I can’t come up with any quotes from Daniel Berrigan, but he went to jail for saying that the war was wrong. He was right.

Daniel Ellsberg

From today’s version of Wikipedia (my emphasis): “In late 1969—with the assistance of his former RAND Corporation colleague Anthony Russo and the staff of Senator Edward Kennedy—Ellsberg secretly made several sets of photocopies of the classified documents to which he had access; these later became known as the Pentagon Papers. They revealed that the government had knowledge, early on, that the war could most likely not be won, and that continuing the war would lead to many times more casualties than was ever admitted publicly. Further, as an editor of the New York Times was to write much later, these documents ‘demonstrated, among other things, that the Johnson Administration had systematically lied, not only to the public but also to Congress, about a subject of transcendent national interest and significance.’”

Murray Rothbard

“The British [during the American Revolution], just as the Americans now in Vietnam, had very great difficulty distinguishing between the peasants and the guerrillas. They say they all look alike – well, they are alike, they are them. In other words, peasants in the daytime pick up the guns at night and pop the British soldiers. … In the American Revolution, it was the British soldiers, in the Viet Nam war, it is the American soldiers, but the principle is the same. The interesting thing is that on the other hand, the counterrevolutionary forces, in other words, the Government battling against the Revolution, has to do just the opposite: they have superior fire power for various reasons, they have the official army, but they don’t have the support of the population – so in their kind of warfare, they have to amass genocidal terror against the civilian population, they try to break the morale of the civilians, try to cut their support off from the guerrillas and so forth.” - from an interview in Reason magazine, February 1973

Jeffrey Miller

I have never stood my ground when it looked like weapons would be fired. Jeffrey Miller did.

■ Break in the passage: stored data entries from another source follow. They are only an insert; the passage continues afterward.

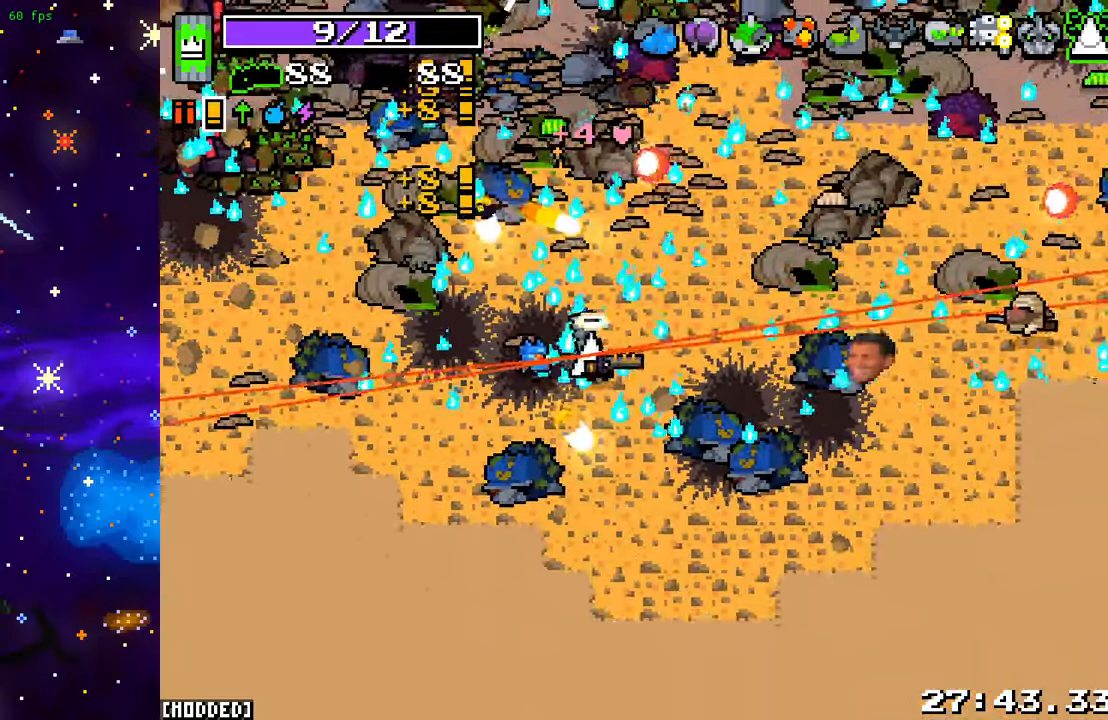
{"buttons": [], "left_stick": "down-right", "right_stick": "up-right", "events": [[83, "right_stick", "up-right"], [117, "left_stick", "down-right"], [167, "R2", "down"], [350, "R2", "up"]]}
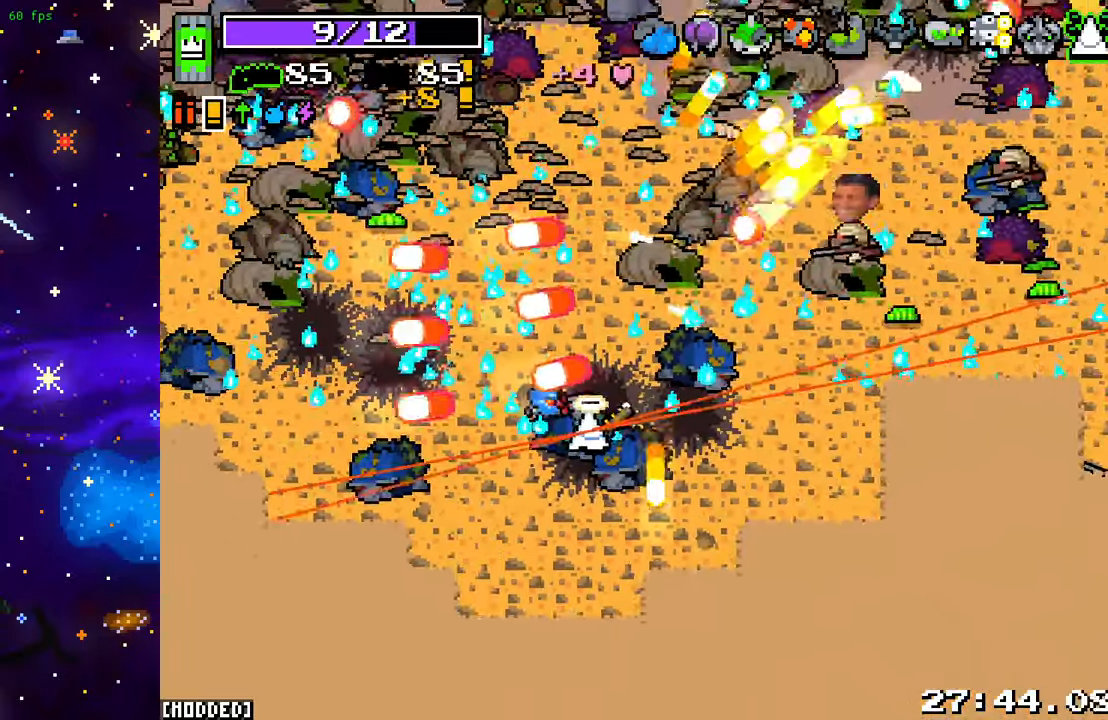
{"buttons": [], "left_stick": "up-right", "right_stick": "up-right", "events": [[67, "R2", "down"], [233, "R2", "up"], [367, "left_stick", "up-right"]]}
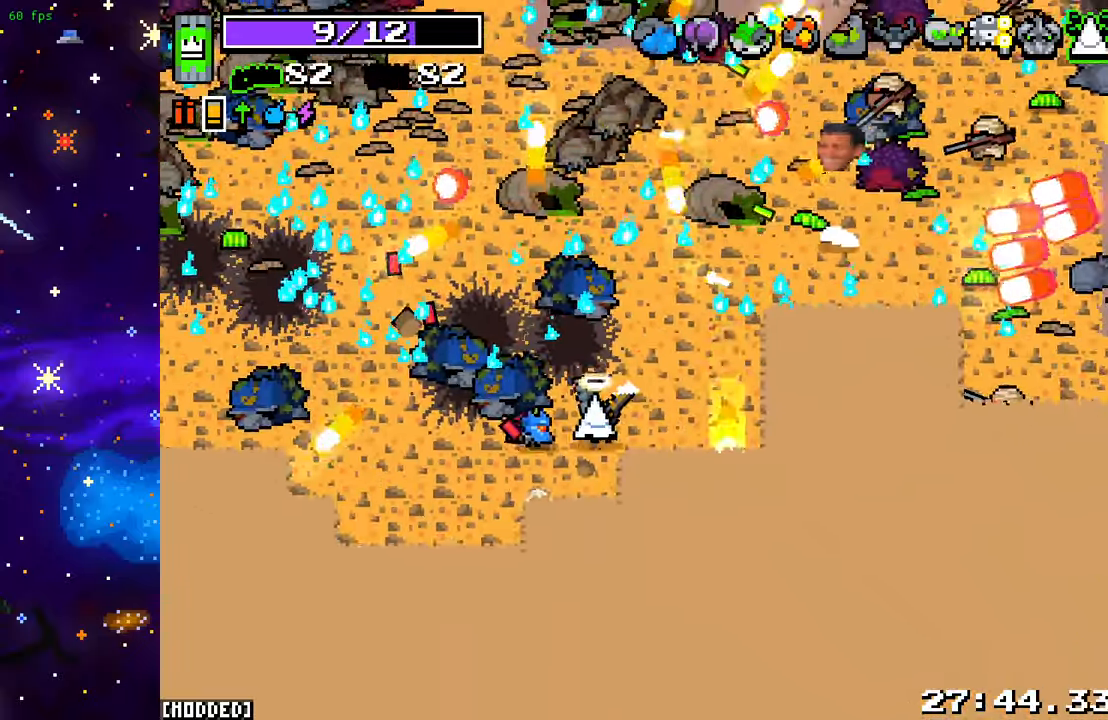
{"buttons": ["L1"], "left_stick": "up-right", "right_stick": "up-right", "events": [[67, "left_stick", "down-right"], [400, "L1", "down"], [400, "left_stick", "up-right"]]}
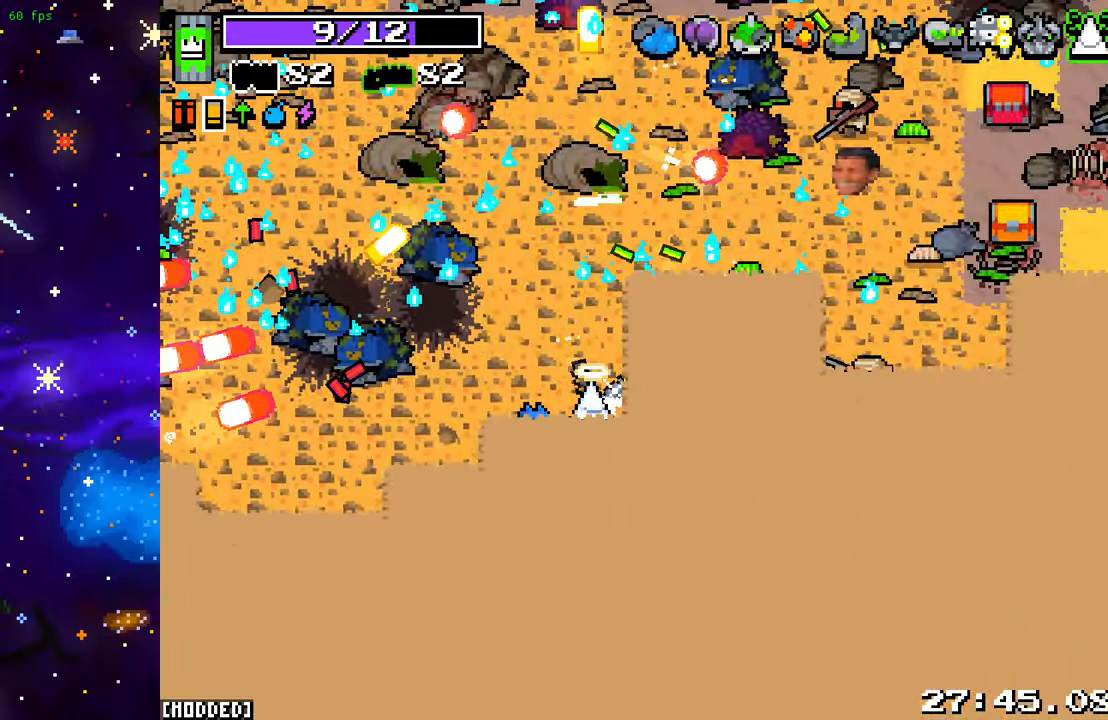
{"buttons": ["L2"], "left_stick": "down-right", "right_stick": "up-right", "events": [[33, "L1", "up"], [33, "left_stick", "up"], [167, "left_stick", "up-left"], [467, "L2", "down"], [483, "left_stick", "down-right"]]}
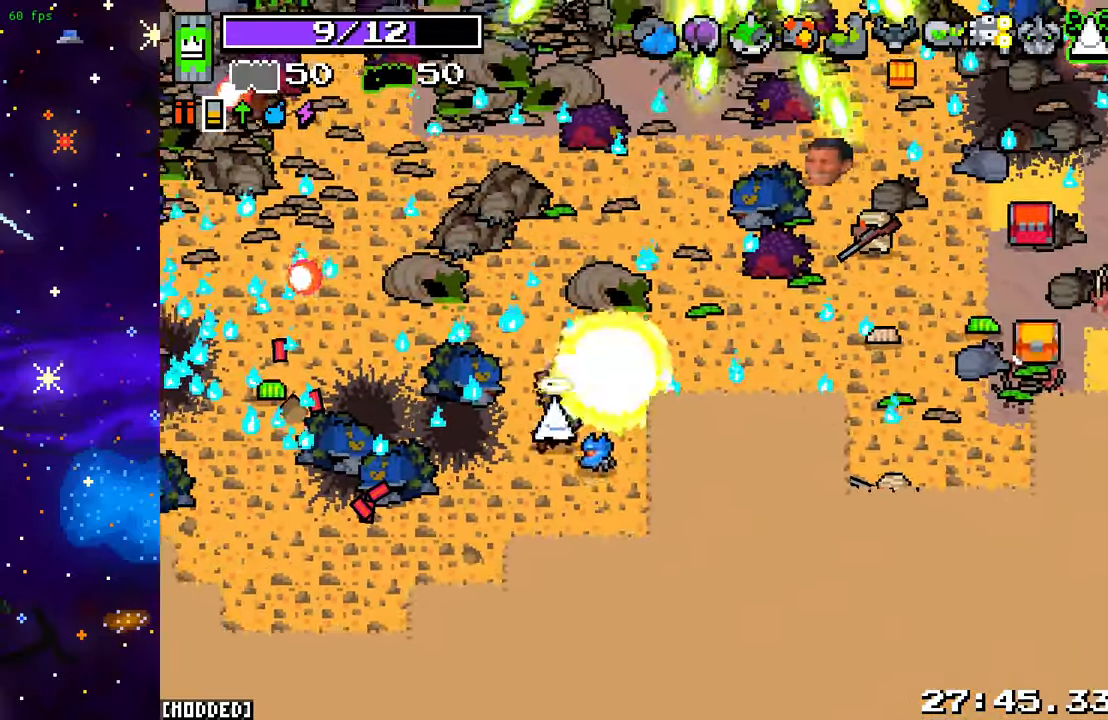
{"buttons": [], "left_stick": "center", "right_stick": "up-right", "events": [[100, "L2", "up"], [450, "left_stick", "center"]]}
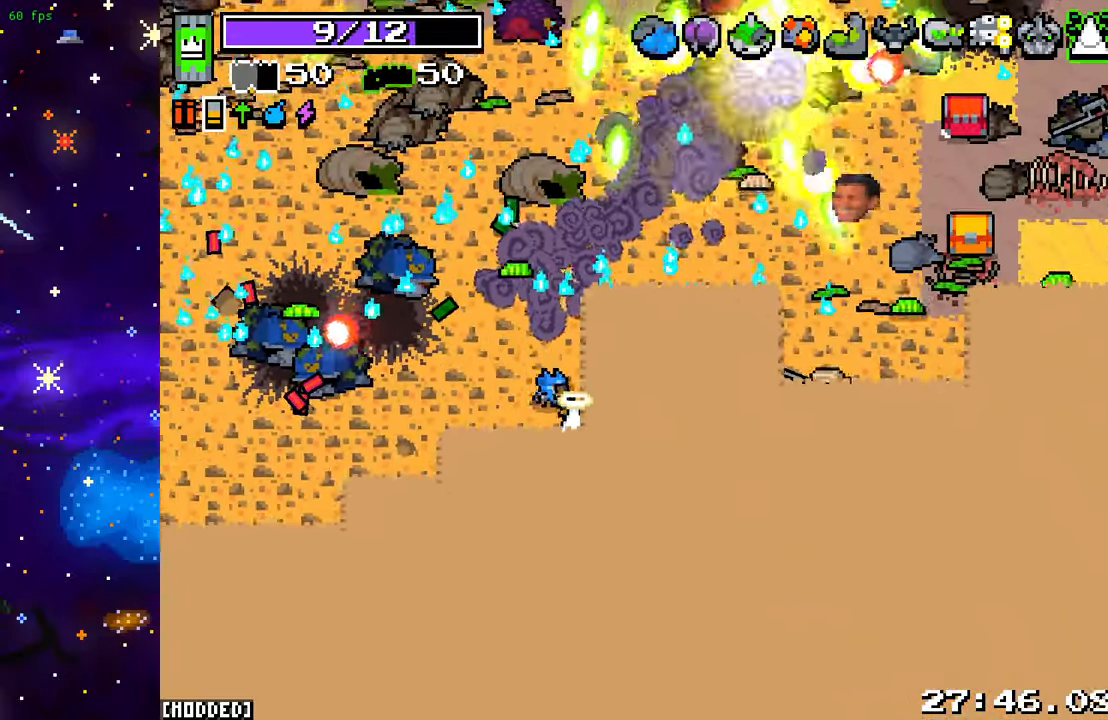
{"buttons": [], "left_stick": "left", "right_stick": "up-right", "events": [[483, "left_stick", "left"]]}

Honorable Mention: Major General Smedley Butler, USMC

The most decorated soldier of World War I

“I spent thirty- three years and four months in active military service as a member of this country's most agile military force, the Marine Corps. I served in all commissioned ranks from Second Lieutenant to Major-General. And during that period, I spent most of my time being a high class muscle-man for Big Business, for Wall Street and for the Bankers. In short, I was a racketeer, a gangster for capitalism. I suspected I was just part of a racket at the time. Now I am sure of it. Like all the members of the military profession, I never had a thought of my own until I left the service. My mental faculties remained in suspended animation while I obeyed the orders of higher-ups. This is typical with everyone in the military service.” -- Excerpt from a speech delivered in 1933 


Remember the bravery of the Vietnam veterans if you will, but do not forget that after the war was lost, for whatever reason, we did not lose any freedom to those they were sent to fight. We have been losing freedoms ever since, but we have been losing those freedoms to the people who sent those men to fight in Vietnam and those people are the same people who are sending men to fight overseas today.